EP8: RedTE: Mitigating Subsecond Traffic Bursts with Real-time and Distributed Traffic Engineering, Mar. 26, 2025

Paper : RedTE: Mitigating Subsecond Traffic Bursts with Real-time and Distributed Traffic Engineering
Authors : Fei Gui, Songtao Wang, Dan Li, Li Chen, Kaihui Gao, Congcong Min, Yi Wang.
Presenter : Mengrui Zhang, Xiamen University.
Guest of Honor : Feigui, Qinghua University. Kaihui Gao, Zhongguancun Laboratory.

Q: Why add the two components of the reward function linearly? Why not multiply them or take a logarithmic form?

A (Kaihui):

  • Many experiments were done; the linear form balances utilization and number of updated entries.
  • Alpha is a tunable parameter depending on the user’s concern (e.g., utilization vs. update latency).
  • Linear combination is simple and intuitive, though other combinations may yield better performance.

Qiao: That makes sense. Simplicity is key, but exploring more complex combinations could be worthwhile.


Q: How is the number of updated entries calculated? Do you follow methods like those in the z-update paper for disruption-free updates and minimal updates?

A (Kaihui):

  • There is a fixed-size rule table.
  • By comparing the current action with previous RL actions, the system identifies which entries have changed.
  • Fewer changes mean better actions from the agent.

A (Fei):

  • The number of updated entries correlates linearly with the change in traffic split ratios between consecutive time periods.
  • For example, if the split changes from 20/80 to 10/30/60, and if each split is scaled to 100 terms, a 10% change means 10 entries updated.
  • This is calculated across the whole network, not just a single router.
  • The final reward function uses a max operation over all routers.

Q: Is the total number of updated entries calculated across the entire network or per-router?

A:

It is calculated network-wide, and the reward function takes the max value across all routers.


Q: I’m still a little fuzzy about the first design. How do you enable cooperation or collaboration between different routing agents? Is there a routing decision involved, and if so, how do you guarantee consistency?

A:

To avoid routing loops, we use fixed forwarding paths. Our agent selects from pre-computed end-to-end paths, which guarantees there are no routing loops. These paths can be implemented using Segment Routing (SR), MPLS, or SRv6.


Q: Did you use source routing like in the Decentralized SDN paper from Google and Berkeley presented at SIGCOMM 2024?

A:

Yes, we use source routing.
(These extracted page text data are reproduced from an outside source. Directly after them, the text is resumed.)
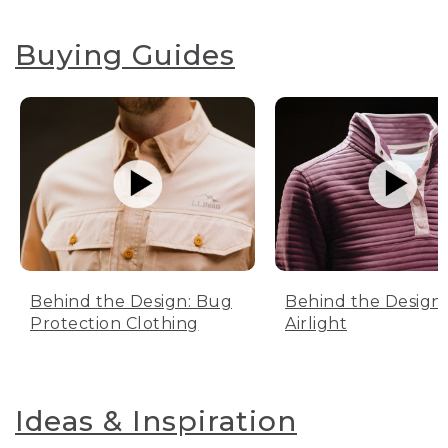
Buying Guides
Behind the Design: Bug
Behind the Design:
Protection Clothing
Airlight
Ideas & Inspiration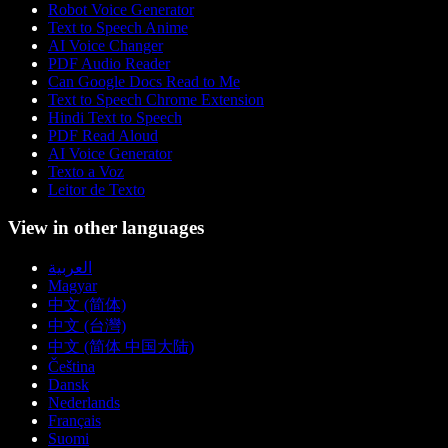
Robot Voice Generator
Text to Speech Anime
AI Voice Changer
PDF Audio Reader
Can Google Docs Read to Me
Text to Speech Chrome Extension
Hindi Text to Speech
PDF Read Aloud
AI Voice Generator
Texto a Voz
Leitor de Texto
View in other languages
العربية
Magyar
中文 (简体)
中文 (台灣)
中文 (简体 中国大陆)
Čeština
Dansk
Nederlands
Français
Suomi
The approach is similar in essence, although there may be differences in details.


Q: How do you handle topology or routing changes, like link down, link up, or the addition of new routers? If I update the set of pre-configured paths, do you need to retrain the model?

A:

  • We can handle scenarios where several links fail, but we cannot handle cases where new routers or links are added.
  • When a link is down, the path is considered very congested (utilization > 100%), and the model automatically adjusts traffic separation.
  • In such scenarios, we don’t necessarily retrain the model from scratch, but there are limitations to what topological changes we can handle.

Q: The open-source code seems unmanaged or not aligned with the article. Do you still maintain or update it?

A:

We only open-sourced part of the code because the project is a collaboration with another organization that restricts full open-sourcing due to privacy and NDA agreements.


Q: In your learning process, are the state transitions consistent with standard reinforcement learning, or is there a unique design?

A:

Yes, there is a challenge. In traffic engineering, the environment is dynamic and traffic is continuously injected — making it an input-driven environment.

  • State transitions are affected both by the agent’s actions and incoming traffic.
  • As traffic arrival is random, the reward can also be random — sometimes good actions receive bad rewards.
  • This makes training slower and harder to converge.
  • We proposed a “circuit node traffic matrix replay” method to mitigate this and stabilize training.

Q: Are the states in your model connected? How does one action influence the next state? Shouldn’t the traffic matrix arrive first and then action be taken?

A:

There are two reinforcement learning types: closed-loop and input-driven.

  • Our environment is input-driven, as traffic arrival affects state transitions.
  • We replay traffic matrices during training so agents experience similar patterns and learn to make better decisions.
  • You can look into “input-driven reinforcement learning” for deeper understanding.

Q: Is there a central system in your deployment that collects information and interacts with all agents? How does the global critic model work?

A:

No, in the deployment phase, there is no central system.

  • Agents are fully distributed.
  • The global critic model is only used during the training phase and not in deployment.

Q: What’s the next step or major challenge for RedTE or distributed traffic engineering in general?

A:

We see potential improvements in:

  • Failure tolerance

  • More flexible routing decisions

    However, increasing flexibility often introduces risks like routing loops or inconsistency, so it’s a trade-off.

  • A promising direction is combining reinforcement learning with formal verification — if agents output illegal actions, they can be penalized with bad rewards.

  • Formal verification could play an important role in future designs.